I did reply. I told him the exchange had been illuminating and I intended to publish it. He laughed it off:
Oh no! If you publish our conversation the 14 people who read your website will know I disagree with you.
I’m not laughing. In fact, I’m fearful for the kind of men, gay or straight, who suffer humiliation and distress in churches like these because of the hostile atmosphere created by such brashly declared stereotypical notions of masculinity.
So here it is, for the record: evidence that there are pastors out there who think and talk exactly like Driscoll; pastors engaged in youth outreach who defend Driscoll and consider criticizing him on the same level as publicly rounding up your disciples for a gossip session about “the most effeminate anatomically male worship leaders you’ve personally witnessed.”
So, the hat-tip. H/T: Pastor Daniel Beckworth, who ended our exchange last night by sending me the link to the Driscoll article:
Read that homeboy and have a good night.
John H points out that Daniel’s trolling comment echoed Mark Driscoll’s own words from 2006, when he ended a homophobic rant against Brian McLaren with the words “In conclusion, this is all just gay.”
Driscoll was forced to apologize for the ugly diatribe — there’s a pattern here — which was both dismissive and derisive of gays and lesbians:
Well, it seems that Brian McLaren and the Emergent crowd are emerging into homo-evangelicals. … I am myself a devoted heterosexual male lesbian who has been in a monogamous marriage with my high school sweetheart since I was 21 and personally know the pain of being a marginalized sexual minority as a male lesbian.
Driscoll legitimates “homo” and “gay” as terms of derision, and somewhere along the line, among the legions of loyal fans Driscoll has a lot of influence over, a youth pastor does the same. The similarity may or may not have been deliberate — but the behavior pattern is unmistakeable.

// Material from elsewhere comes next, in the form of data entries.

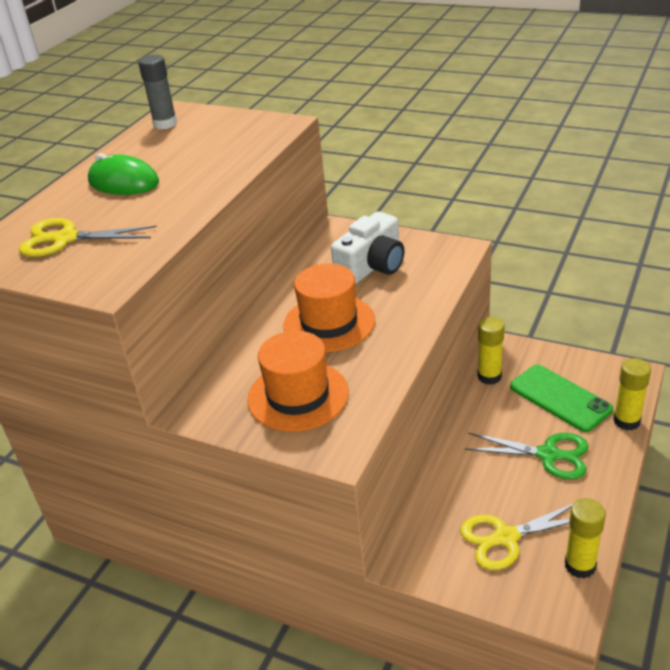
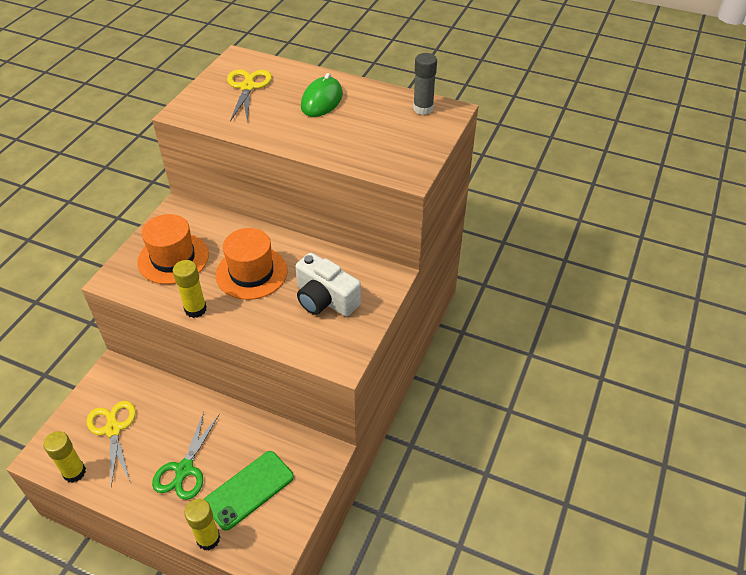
camera: 85 degrees right, 10 degrees up
yellow glue stick [477,317,505,385] -> yellow glue stick moved to [173,260,207,318]

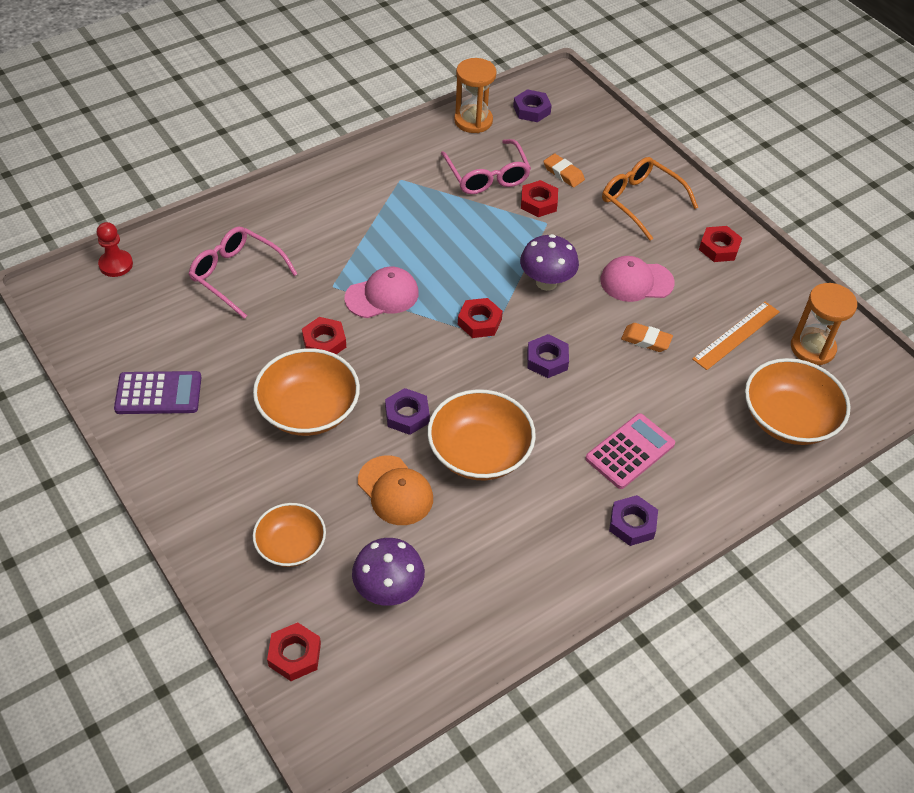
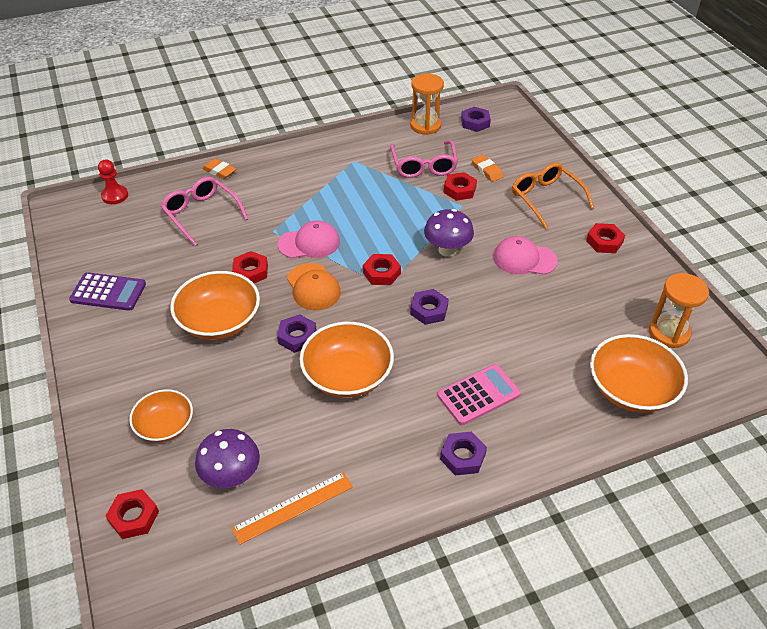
camera: 15 degrees right, 5 degrees down
orange cap [358,455,433,525] -> orange cap moved to [287,263,341,310]
orange eraser [621,323,673,352] -> orange eraser moved to [202,158,236,179]
orange ruler [692,302,780,370] -> orange ruler moved to [232,472,353,545]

Daniel has emailed me with an apology, which it seems he has shared with a number of people this affects. In it he acknowledged that “many young people struggle with acceptance and face the terrors of bullying on a daily basis and it is not my desire to offend those young men or add to their struggles.” He ap0logized to me, his church, YFC and young people who have been bullied. He added that he’s realized his words “can have deep consequences and I can very easily belittle young men whose struggles I know nothing of.”
You never really know when people make mistakes so publicly like this how genuine their apologies are, but if all this has made Daniel even a fraction more sensitive to the issues involved here, and if that is reflected even in some small way in his youth ministry, so much the better.